Assigned task: Every line that holds the word "Trace" needs to be copied from the data below.
━━━ Provided records
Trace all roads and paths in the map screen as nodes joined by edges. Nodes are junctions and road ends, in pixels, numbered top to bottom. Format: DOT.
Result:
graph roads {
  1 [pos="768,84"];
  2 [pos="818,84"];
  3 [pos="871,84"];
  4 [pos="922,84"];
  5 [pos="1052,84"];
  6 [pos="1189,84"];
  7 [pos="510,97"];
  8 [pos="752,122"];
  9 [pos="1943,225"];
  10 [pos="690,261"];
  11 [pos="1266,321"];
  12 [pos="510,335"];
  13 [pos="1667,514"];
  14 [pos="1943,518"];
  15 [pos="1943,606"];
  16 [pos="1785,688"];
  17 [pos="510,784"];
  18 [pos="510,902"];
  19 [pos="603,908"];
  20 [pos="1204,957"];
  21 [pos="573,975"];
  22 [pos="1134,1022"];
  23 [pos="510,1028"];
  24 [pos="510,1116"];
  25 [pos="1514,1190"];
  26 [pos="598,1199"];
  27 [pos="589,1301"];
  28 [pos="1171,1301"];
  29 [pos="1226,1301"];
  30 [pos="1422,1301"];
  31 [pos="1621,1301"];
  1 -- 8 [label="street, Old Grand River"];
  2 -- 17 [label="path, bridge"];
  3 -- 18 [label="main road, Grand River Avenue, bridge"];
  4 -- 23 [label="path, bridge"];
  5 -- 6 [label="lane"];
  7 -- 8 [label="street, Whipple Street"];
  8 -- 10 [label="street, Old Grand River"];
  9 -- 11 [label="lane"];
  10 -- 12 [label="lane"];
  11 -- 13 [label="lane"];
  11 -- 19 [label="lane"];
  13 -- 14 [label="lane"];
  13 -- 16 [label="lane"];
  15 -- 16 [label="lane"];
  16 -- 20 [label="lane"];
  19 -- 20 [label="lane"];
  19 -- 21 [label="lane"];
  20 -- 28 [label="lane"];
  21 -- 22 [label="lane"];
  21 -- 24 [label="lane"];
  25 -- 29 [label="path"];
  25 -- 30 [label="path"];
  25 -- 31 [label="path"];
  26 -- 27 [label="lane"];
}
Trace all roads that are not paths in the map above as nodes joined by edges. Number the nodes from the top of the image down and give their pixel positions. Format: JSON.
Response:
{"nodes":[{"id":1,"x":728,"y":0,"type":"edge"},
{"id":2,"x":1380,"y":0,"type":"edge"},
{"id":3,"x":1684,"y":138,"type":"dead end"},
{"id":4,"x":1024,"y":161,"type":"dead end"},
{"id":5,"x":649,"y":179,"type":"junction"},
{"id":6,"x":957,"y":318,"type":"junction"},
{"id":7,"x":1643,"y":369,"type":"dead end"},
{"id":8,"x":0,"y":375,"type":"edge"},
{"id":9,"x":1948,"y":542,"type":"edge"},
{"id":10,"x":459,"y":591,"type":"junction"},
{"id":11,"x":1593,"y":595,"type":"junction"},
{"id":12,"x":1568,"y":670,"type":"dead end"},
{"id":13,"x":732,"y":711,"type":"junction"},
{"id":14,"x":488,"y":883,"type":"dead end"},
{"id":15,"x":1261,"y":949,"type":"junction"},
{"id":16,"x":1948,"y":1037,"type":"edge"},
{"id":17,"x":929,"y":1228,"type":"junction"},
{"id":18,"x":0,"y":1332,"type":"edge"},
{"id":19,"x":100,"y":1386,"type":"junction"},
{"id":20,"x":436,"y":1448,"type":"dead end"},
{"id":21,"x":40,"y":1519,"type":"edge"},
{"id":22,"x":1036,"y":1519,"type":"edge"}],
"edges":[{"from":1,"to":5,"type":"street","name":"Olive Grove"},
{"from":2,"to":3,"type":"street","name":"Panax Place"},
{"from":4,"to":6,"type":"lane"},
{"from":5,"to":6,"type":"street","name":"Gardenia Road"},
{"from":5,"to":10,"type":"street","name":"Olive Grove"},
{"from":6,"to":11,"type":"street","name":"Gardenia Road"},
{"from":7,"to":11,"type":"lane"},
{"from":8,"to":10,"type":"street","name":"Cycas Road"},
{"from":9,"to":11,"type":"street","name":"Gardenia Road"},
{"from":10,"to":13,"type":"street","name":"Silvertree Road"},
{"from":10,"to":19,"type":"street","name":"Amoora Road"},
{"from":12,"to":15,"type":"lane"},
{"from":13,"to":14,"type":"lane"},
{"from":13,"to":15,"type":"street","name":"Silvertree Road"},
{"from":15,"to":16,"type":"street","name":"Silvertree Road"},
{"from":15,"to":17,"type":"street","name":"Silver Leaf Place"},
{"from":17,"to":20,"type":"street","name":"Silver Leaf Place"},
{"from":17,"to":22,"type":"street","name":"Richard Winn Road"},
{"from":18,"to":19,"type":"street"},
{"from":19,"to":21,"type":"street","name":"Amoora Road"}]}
━━━━━━
Response:
Trace all roads and paths in the map screen as nodes joined by edges. Nodes are junctions and road ends, in pixels, numbered top to bottom. Format: DOT.
Trace all roads that are not paths in the map above as nodes joined by edges. Number the nodes from the top of the image down and give their pixel positions. Format: JSON.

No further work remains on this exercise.